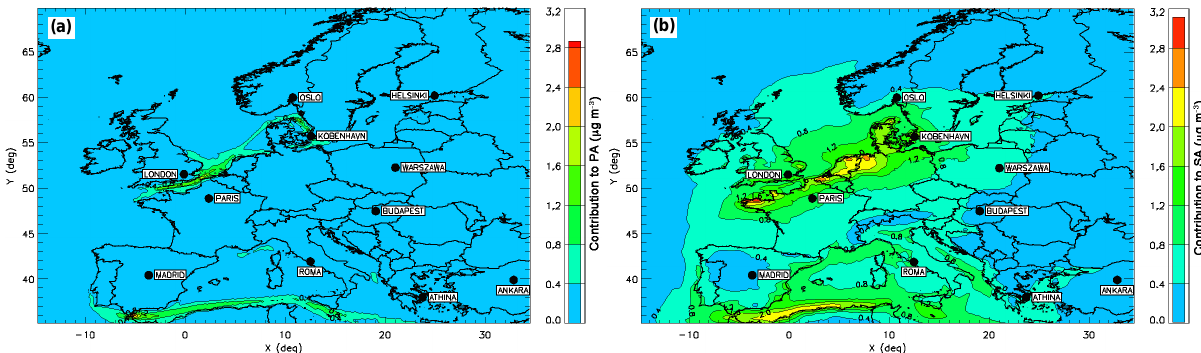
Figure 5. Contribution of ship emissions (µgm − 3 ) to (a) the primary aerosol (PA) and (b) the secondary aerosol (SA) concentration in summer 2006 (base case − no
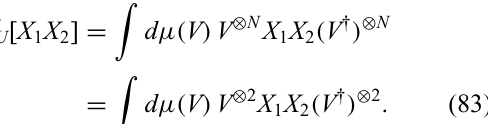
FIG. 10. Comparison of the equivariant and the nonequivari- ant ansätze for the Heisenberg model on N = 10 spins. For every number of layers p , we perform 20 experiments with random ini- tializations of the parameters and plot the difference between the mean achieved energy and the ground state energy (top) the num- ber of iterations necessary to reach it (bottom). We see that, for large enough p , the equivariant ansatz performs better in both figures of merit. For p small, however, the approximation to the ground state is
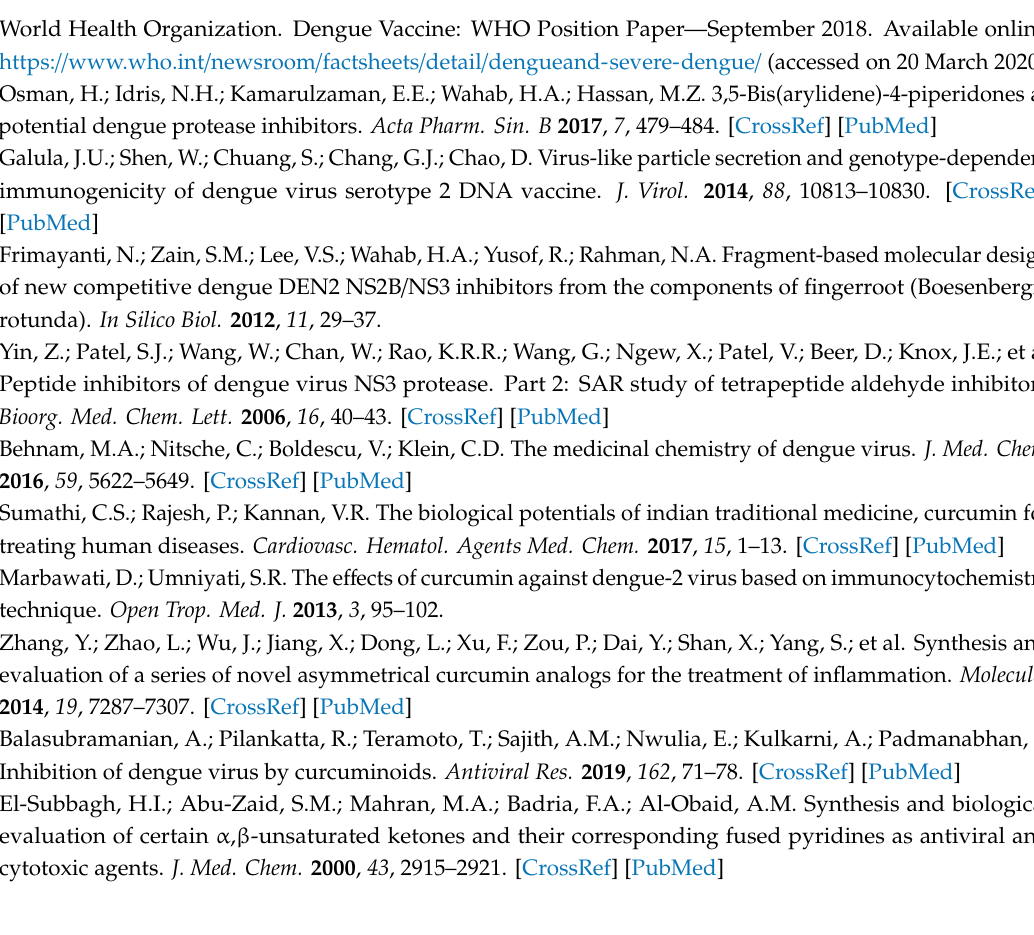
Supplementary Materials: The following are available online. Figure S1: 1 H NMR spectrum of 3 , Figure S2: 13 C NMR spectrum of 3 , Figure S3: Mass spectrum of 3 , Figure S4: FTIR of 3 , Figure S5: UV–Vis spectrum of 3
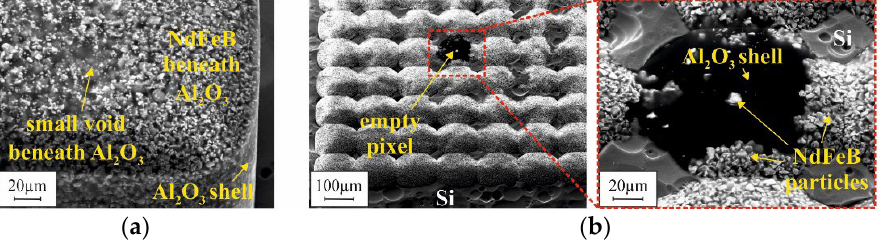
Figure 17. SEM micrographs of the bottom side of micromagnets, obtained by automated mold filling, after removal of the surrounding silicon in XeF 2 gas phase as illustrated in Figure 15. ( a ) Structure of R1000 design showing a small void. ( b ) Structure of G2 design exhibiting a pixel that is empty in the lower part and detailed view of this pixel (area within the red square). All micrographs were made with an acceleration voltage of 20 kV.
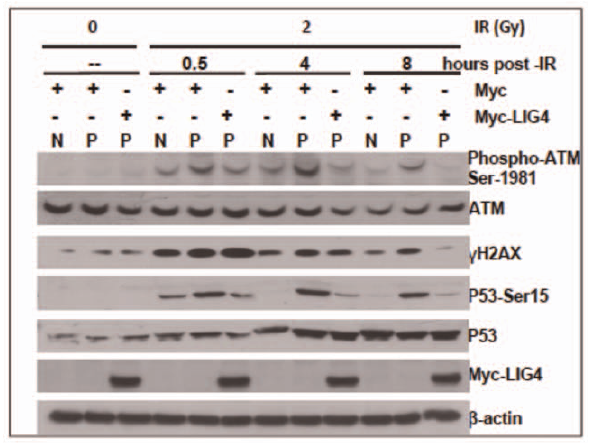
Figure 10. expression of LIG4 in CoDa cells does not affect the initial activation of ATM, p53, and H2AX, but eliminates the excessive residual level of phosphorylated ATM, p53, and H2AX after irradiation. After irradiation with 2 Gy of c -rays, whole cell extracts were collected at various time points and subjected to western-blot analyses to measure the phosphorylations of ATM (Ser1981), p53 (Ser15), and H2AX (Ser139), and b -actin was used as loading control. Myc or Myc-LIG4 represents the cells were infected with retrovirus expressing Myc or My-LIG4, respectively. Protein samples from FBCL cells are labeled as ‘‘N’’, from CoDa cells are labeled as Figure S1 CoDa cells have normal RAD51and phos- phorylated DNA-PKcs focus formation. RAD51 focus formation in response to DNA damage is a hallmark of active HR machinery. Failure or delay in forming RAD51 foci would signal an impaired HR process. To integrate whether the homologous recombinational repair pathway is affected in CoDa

-*-*-

Directions: Excluding the pictures, transcribe each entry above word for word.

Result for this task:
Figure 5. Contribution of ship emissions (µgm − 3 ) to (a) the primary aerosol (PA) and (b) the secondary aerosol (SA) concentration in summer 2006 (base case − no
FIG. 10. Comparison of the equivariant and the nonequivari- ant ansätze for the Heisenberg model on N = 10 spins. For every number of layers p , we perform 20 experiments with random ini- tializations of the parameters and plot the difference between the mean achieved energy and the ground state energy (top) the num- ber of iterations necessary to reach it (bottom). We see that, for large enough p , the equivariant ansatz performs better in both figures of merit. For p small, however, the approximation to the ground state is
Supplementary Materials: The following are available online. Figure S1: 1 H NMR spectrum of 3 , Figure S2: 13 C NMR spectrum of 3 , Figure S3: Mass spectrum of 3 , Figure S4: FTIR of 3 , Figure S5: UV–Vis spectrum of 3
Figure 17. SEM micrographs of the bottom side of micromagnets, obtained by automated mold filling, after removal of the surrounding silicon in XeF 2 gas phase as illustrated in Figure 15. ( a ) Structure of R1000 design showing a small void. ( b ) Structure of G2 design exhibiting a pixel that is empty in the lower part and detailed view of this pixel (area within the red square). All micrographs were made with an acceleration voltage of 20 kV.
Figure 10. expression of LIG4 in CoDa cells does not affect the initial activation of ATM, p53, and H2AX, but eliminates the excessive residual level of phosphorylated ATM, p53, and H2AX after irradiation. After irradiation with 2 Gy of c -rays, whole cell extracts were collected at various time points and subjected to western-blot analyses to measure the phosphorylations of ATM (Ser1981), p53 (Ser15), and H2AX (Ser139), and b -actin was used as loading control. Myc or Myc-LIG4 represents the cells were infected with retrovirus expressing Myc or My-LIG4, respectively. Protein samples from FBCL cells are labeled as ‘‘N’’, from CoDa cells are labeled as Figure S1 CoDa cells have normal RAD51and phos- phorylated DNA-PKcs focus formation. RAD51 focus formation in response to DNA damage is a hallmark of active HR machinery. Failure or delay in forming RAD51 foci would signal an impaired HR process. To integrate whether the homologous recombinational repair pathway is affected in CoDa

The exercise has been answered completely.